ECLI:NL:RVS:2024:1028
Raad van State
- Voorlopige voorziening+bodemzaak
- M. den Heyer
- Rechtspraak.nl
Hoger beroep en verzoek om voorlopige voorziening in asielzaak
Op 13 maart 2024 heeft de voorzieningenrechter van de Afdeling bestuursrechtspraak van de Raad van State uitspraak gedaan in een zaak betreffende een verzoek om een voorlopige voorziening en een hoger beroep van een vreemdeling tegen een besluit van de staatssecretaris van Justitie en Veiligheid. De staatssecretaris had op 12 januari 2024 de aanvraag van de vreemdeling om een verblijfsvergunning asiel voor bepaalde tijd niet in behandeling genomen. De rechtbank Den Haag verklaarde op 9 februari 2024 het beroep van de vreemdeling ongegrond. Hierop heeft de vreemdeling, vertegenwoordigd door mr. A. Šimičević, hoger beroep ingesteld en verzocht om een voorlopige voorziening.
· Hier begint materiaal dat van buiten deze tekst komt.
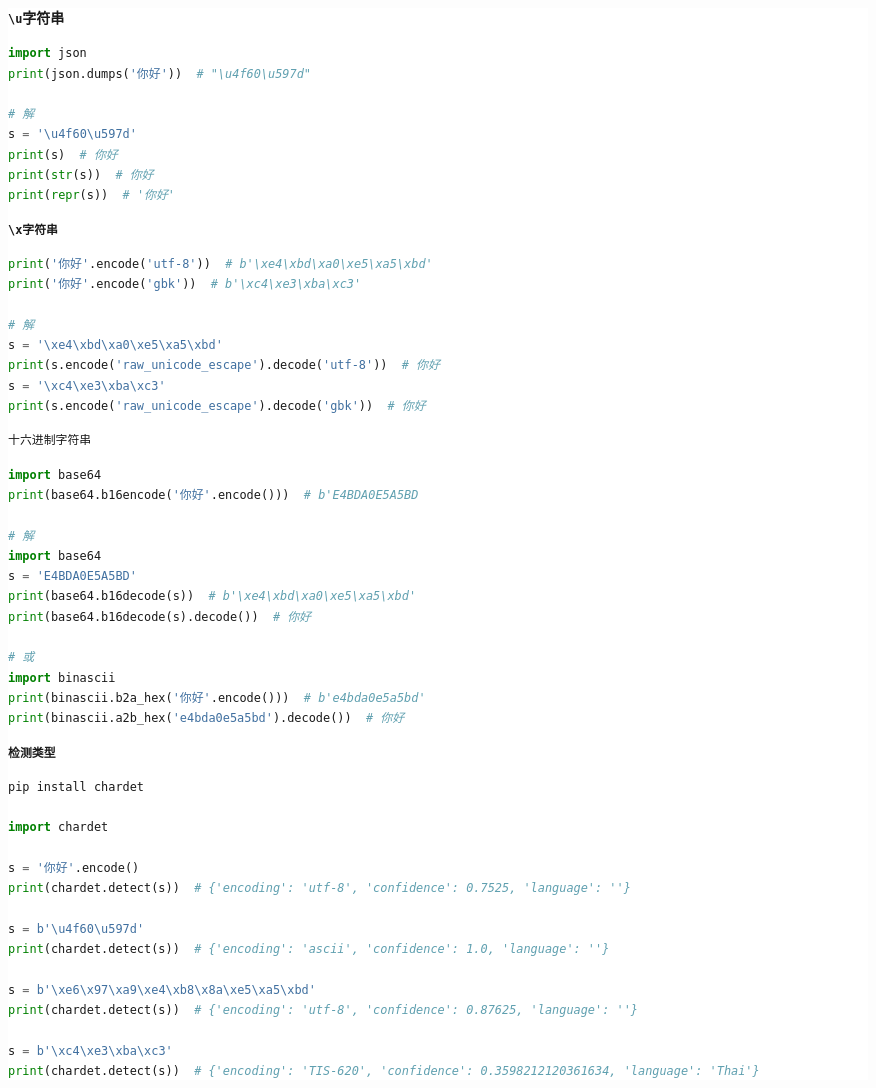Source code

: **`\u`字符串**

```py
import json
print(json.dumps('你好'))  # "\u4f60\u597d"

# 解
s = '\u4f60\u597d'
print(s)  # 你好
print(str(s))  # 你好
print(repr(s))  # '你好'
```

**`\x字符串`**

```py
print('你好'.encode('utf-8'))  # b'\xe4\xbd\xa0\xe5\xa5\xbd'
print('你好'.encode('gbk'))  # b'\xc4\xe3\xba\xc3'

# 解
s = '\xe4\xbd\xa0\xe5\xa5\xbd'
print(s.encode('raw_unicode_escape').decode('utf-8'))  # 你好
s = '\xc4\xe3\xba\xc3'
print(s.encode('raw_unicode_escape').decode('gbk'))  # 你好
```

`十六进制字符串`

```py
import base64
print(base64.b16encode('你好'.encode()))  # b'E4BDA0E5A5BD

# 解
import base64
s = 'E4BDA0E5A5BD'
print(base64.b16decode(s))  # b'\xe4\xbd\xa0\xe5\xa5\xbd'
print(base64.b16decode(s).decode())  # 你好

# 或
import binascii
print(binascii.b2a_hex('你好'.encode()))  # b'e4bda0e5a5bd'
print(binascii.a2b_hex('e4bda0e5a5bd').decode())  # 你好
```

**`检测类型`**

```py
pip install chardet

import chardet

s = '你好'.encode()
print(chardet.detect(s))  # {'encoding': 'utf-8', 'confidence': 0.7525, 'language': ''}

s = b'\u4f60\u597d'
print(chardet.detect(s))  # {'encoding': 'ascii', 'confidence': 1.0, 'language': ''}

s = b'\xe6\x97\xa9\xe4\xb8\x8a\xe5\xa5\xbd'
print(chardet.detect(s))  # {'encoding': 'utf-8', 'confidence': 0.87625, 'language': ''}

s = b'\xc4\xe3\xba\xc3'
print(chardet.detect(s))  # {'encoding': 'TIS-620', 'confidence': 0.3598212120361634, 'language': 'Thai'}

```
De voorzieningenrechter overwoog dat het hoger beroep niet leidt tot vernietiging van de uitspraak van de rechtbank, omdat het hogerberoepschrift geen vragen bevat die in het belang van de rechtseenheid, rechtsontwikkeling of rechtsbescherming beantwoord moeten worden. Tevens werd opgemerkt dat de rechtsvraag die aan de orde is eerder door de Afdeling is beantwoord, waardoor er geen aanleiding is om in dit geval anders te oordelen. Het verzoek om voorlopige voorziening werd afgewezen en de staatssecretaris hoeft geen proceskosten te vergoeden.
De beslissing van de voorzieningenrechter bevestigt de uitspraak van de rechtbank en wijst het verzoek om voorlopige voorziening af. De uitspraak werd gedaan door mr. M. den Heyer, in tegenwoordigheid van mr. T.W.A. Weber, griffier, en is openbaar uitgesproken op 13 maart 2024.